Parapluie de rigueur en ce samedi matin sous un ciel bas et lourd. « Du jamais-vu depuis au moins 10 ans », nous dit-on. La musique folklorique du aragonais Los Gaiteros invité pour l’occasion peine à réchauffer l’ambiance. « D’habitude à cette période, c’est l’été indien ». Les touristes qui ont bravé la météo, s’abritent sous les auvents des étals de fromage des 16 producteurs locaux. Les plus heureux à cette heure sont ceux qui ont pensé à s’inscrire à l’avance à la dégustation du fromage et du jurançon organisée par des bergers et un œnologue, et qui se déroule dans la salle municipale, au sec.

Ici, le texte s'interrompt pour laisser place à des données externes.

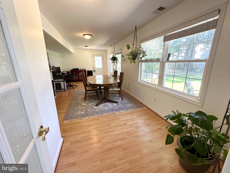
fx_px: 93
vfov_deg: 85.7
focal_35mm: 14
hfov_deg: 102.1
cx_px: 115
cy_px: 86
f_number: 2.2
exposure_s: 1/60
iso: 160
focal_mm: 2.22
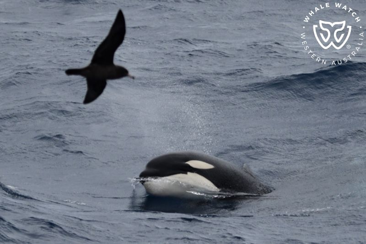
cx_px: 183
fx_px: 1220
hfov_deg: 17.1
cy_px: 122
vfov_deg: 11.4
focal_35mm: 120
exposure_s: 1/8000
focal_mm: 120
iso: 800
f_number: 5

Sous la halle, le concours de fourrage attire les curieux. On y apprend qu’un technicien doit, pour apprécier la qualité d’un fourrage, y mettre son nez, comme une brebis. Dans les rues paillées, les buvettes couvertes font, elles, le plein : on y sert, avec des châtaignes, le « bourret », ce jus de raisin fermenté, qui se boit au moment des vendanges. Les restaurants se remplissent dès 11 h 45. Il faut dire que la poule au pot semble tout à fait de saison. À l’Arrégalet, le chef est « coq et chevalier de l’ordre de la poule farcie », un titre qui n’est pas usurpé. Les musiciens ossalois ont quant à eux renoncé à jouer dehors et préfèrent animer les restaurants, quand les Aragonais persévèrent à essayer de faire danser une foule frileuse.
Dimanche matin
Les parapluies sont fermés et on a du mal à circuler dans les ruelles encombrées. On se déplace en effet de toute la vallée pour encourager la quarantaine de participants au « concours du meilleur fromage de brebis fabriqué en Ossau ». Les tommes, 25 par candidat, s’empilent sur les tables disposées sous la halle. Pas moins de 1 000 d’entre elles changeront de main au cours du week-end. La manifestation fut longtemps un comice où les bergers venaient vendre leur production aux grossistes ; aujourd’hui l’enjeu est plus affectif que commercial. Si tous se claquent la bise lors de l’installation des tables, la tension monte au fur et à mesure que la matinée avance. Il y aurait bien un peu de compétition dans l’air. On raconte même que ceux qui perdent font grise mine. Les commerçants, eux, ont retrouvé le sourire. On danse et on chante dans les rues. L’année prochaine, c’est sûr il fera beau.